TEXT SECTION ::
--- begin ---
US20170023131A1

US20170023131A1 - Method and device for controlling shifting of automated manual transmission

Info

Publication number: US20170023131A1
Application number: US15/124,919
Authority: US
Inventors: Dae Kyun Kim
Original assignee: Hyundai Dymos Inc
Current assignee: Hyundai Transys Inc
Priority date: 2014-03-10
Filing date: 2015-03-09
Publication date: 2017-01-26
Also published as: DE112015000819T5; WO2015137670A1; KR20150105824A

Abstract

The present disclosure provides a method and device for controlling shifting of an automated manual transmission. The method includes: a shifting-attempting step of attempting to shift to a desired transmission gear by axially moving a clutch unit in a transmission to the desired transmission gear; a rotating step of rotating the clutch unit within a predetermined rotation section by rotating a shaft when the clutch unit fails to engage with the desired transmission gear in the shifting-attempting step; and a re-shifting-attempting step of reattempting to shift to the desired transmission gear by axially moving the clutch unit to the desired transmission gear.

Description

FIELD

The present disclosure relates to control of shifting of an automated manual transmission. More particularly, it relates to a method and device for controlling shifting of an automated manual transmission, the method and device allowing use of a small shifting force for changing gears by rotating an input shaft having relatively large inertia by a predetermined rotation section when a gear change process has failed.

BACKGROUND

In general, in a synchromesh transmission used for a manual transmission, when force that moves a shift lever is transmitted through a shift mechanism, the rotational speeds of transmission gears on an input shaft and an output shaft are synchronized and then the gears are engaged, thereby preventing shifting shock.
That is, when a shift lever is operated, a sleeve is pushed to a corresponding transmission gear and friction is generated between a friction side of a synchronizer ring and a friction side of the transmission gear, thereby achieving synchronization. When the sleeve is further pushed to the transmission gear, a shift gear formed at the sleeve is engaged with a synch gear of the synchronizer ring and a clutch gear of the transmission gear, whereby shifting is performed.
--- end ---
RECORDS FOR THE EXERCISE ::
--- begin ---
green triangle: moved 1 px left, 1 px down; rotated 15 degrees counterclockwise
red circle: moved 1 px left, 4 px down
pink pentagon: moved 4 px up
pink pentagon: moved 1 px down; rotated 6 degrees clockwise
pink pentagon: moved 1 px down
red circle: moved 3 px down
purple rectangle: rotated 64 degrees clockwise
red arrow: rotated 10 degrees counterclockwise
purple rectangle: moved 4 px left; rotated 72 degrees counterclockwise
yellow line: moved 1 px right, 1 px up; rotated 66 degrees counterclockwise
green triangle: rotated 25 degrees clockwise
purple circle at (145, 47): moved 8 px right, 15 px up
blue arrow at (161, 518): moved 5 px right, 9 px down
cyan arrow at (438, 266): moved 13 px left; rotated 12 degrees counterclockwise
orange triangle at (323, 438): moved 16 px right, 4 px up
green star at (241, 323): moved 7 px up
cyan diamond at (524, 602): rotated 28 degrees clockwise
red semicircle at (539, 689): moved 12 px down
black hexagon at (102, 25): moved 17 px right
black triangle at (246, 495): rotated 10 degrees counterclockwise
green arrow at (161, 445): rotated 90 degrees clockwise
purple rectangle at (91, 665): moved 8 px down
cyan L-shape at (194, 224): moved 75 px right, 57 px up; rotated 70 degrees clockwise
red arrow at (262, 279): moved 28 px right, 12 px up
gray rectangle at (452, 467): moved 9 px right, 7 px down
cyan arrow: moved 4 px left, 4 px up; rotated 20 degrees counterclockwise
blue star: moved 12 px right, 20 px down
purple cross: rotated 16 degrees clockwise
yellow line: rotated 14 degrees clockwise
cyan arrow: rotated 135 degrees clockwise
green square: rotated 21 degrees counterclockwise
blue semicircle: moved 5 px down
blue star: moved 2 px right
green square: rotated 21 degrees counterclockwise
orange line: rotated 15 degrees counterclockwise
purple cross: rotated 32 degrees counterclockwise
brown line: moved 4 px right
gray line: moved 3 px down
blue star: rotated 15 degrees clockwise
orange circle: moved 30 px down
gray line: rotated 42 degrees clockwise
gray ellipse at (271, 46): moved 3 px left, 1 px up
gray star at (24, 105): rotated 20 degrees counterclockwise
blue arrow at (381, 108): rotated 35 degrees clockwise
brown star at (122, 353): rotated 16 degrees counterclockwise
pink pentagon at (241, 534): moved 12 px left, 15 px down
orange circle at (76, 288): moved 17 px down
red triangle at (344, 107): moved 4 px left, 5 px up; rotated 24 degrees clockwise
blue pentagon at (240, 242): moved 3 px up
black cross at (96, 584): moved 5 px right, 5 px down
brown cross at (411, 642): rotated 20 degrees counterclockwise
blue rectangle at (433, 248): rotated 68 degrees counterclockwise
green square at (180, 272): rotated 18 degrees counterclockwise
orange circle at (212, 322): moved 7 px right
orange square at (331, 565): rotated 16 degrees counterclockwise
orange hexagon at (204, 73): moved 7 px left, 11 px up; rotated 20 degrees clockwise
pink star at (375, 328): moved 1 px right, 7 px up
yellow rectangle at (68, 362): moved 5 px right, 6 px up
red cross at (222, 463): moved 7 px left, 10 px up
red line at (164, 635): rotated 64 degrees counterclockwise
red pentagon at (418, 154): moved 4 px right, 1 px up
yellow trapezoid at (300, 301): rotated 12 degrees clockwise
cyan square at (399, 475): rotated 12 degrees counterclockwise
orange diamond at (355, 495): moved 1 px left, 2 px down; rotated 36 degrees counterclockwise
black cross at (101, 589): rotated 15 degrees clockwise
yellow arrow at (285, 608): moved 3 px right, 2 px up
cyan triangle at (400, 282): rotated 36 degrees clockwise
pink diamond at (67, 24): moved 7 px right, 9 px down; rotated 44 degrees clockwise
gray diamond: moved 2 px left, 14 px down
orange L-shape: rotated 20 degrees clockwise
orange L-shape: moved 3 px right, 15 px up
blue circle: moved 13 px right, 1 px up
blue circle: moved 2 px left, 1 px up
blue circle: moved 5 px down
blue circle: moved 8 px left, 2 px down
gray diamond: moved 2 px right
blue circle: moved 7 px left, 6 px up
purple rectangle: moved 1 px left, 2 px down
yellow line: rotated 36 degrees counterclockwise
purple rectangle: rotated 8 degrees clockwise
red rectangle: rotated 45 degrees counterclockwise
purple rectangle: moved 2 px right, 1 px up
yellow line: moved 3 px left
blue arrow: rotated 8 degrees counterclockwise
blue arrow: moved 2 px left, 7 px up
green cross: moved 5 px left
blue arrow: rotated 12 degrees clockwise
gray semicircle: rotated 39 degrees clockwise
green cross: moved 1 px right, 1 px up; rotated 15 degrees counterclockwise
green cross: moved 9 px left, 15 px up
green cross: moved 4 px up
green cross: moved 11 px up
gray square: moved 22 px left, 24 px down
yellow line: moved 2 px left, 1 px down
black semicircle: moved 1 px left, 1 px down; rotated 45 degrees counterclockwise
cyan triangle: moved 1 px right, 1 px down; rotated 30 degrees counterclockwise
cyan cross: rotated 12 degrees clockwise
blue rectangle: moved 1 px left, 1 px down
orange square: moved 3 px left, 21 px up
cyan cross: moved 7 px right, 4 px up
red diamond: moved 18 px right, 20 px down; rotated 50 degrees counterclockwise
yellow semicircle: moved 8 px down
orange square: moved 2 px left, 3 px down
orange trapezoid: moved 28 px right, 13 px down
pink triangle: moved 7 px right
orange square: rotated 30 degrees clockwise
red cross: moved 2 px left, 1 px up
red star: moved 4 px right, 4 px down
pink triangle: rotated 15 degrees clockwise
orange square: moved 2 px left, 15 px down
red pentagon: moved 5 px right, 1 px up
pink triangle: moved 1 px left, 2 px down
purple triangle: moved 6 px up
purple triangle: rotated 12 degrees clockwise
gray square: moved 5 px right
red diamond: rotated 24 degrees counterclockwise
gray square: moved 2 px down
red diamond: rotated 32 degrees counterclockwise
--- end ---
PROBLEMS TO SOLVE ::
(a) Reproduce the entries from the very first one through the line containing "red arrow: rotated", including both of those lines.
(b) Carry on the patent text on controlling gear shifts in an automated manual transmission, picking up after its last sentence.

RESPONSES BY TASK ::
(a)
green triangle: moved 1 px left, 1 px down; rotated 15 degrees counterclockwise
red circle: moved 1 px left, 4 px down
pink pentagon: moved 4 px up
pink pentagon: moved 1 px down; rotated 6 degrees clockwise
pink pentagon: moved 1 px down
red circle: moved 3 px down
purple rectangle: rotated 64 degrees clockwise
red arrow: rotated 10 degrees counterclockwise

(b)
Meanwhile, in a hybrid vehicle equipped with an automated manual transmission, shifting is performed by an actuator, and a clutch part on an input shaft and a driving motor are operated by larger inertia when the actuator, which requires a large shifting force, performs shifting to start a vehicle.
That is, the inertia in the input shaft must be small or the actuator must have large shifting force such that it can perform shifting against the inertia in order to smoothly engage a shift gear on a sleeve and a clutch gear on a transmission gear.
However, when the end of the shift gear and the end of the clutch gear directly hit against each other during shifting, if the shifting force of the actuator is not enough against the hitting, the shift gear is not engaged with the clutch gear and separated. This is called baulking.
In order to solve this problem, there are some methods in the related art, such as changing the shapes of a shift gear and a clutch gear or increasing the shift torque from a gear actuator. However, these methods require new design of hardware and changes in specification of manual transmissions, which increases the manufacturing cost of vehicles.
A “Synchronizer of manual transmission for a vehicle” has been proposed in Korean Patent Application Publication No. 10-2012-0003635 in the related art.
However, this invention could not solve the problem that shifting is not performed due to hitting of a shift gear and a clutch gear.
The description provided above as a related art of the present disclosure is only for helping understanding the background of the present disclosure and should not be construed as being included in the related art known by those skilled in the art.

SUMMARY

The present disclosure is to provide a method and device for controlling shifting of an automated manual transmission, the method and device allowing for use of a small shifting force for changing gears by rotating an input shaft having relatively large inertia by a predetermined rotation section when it is failed to change gears.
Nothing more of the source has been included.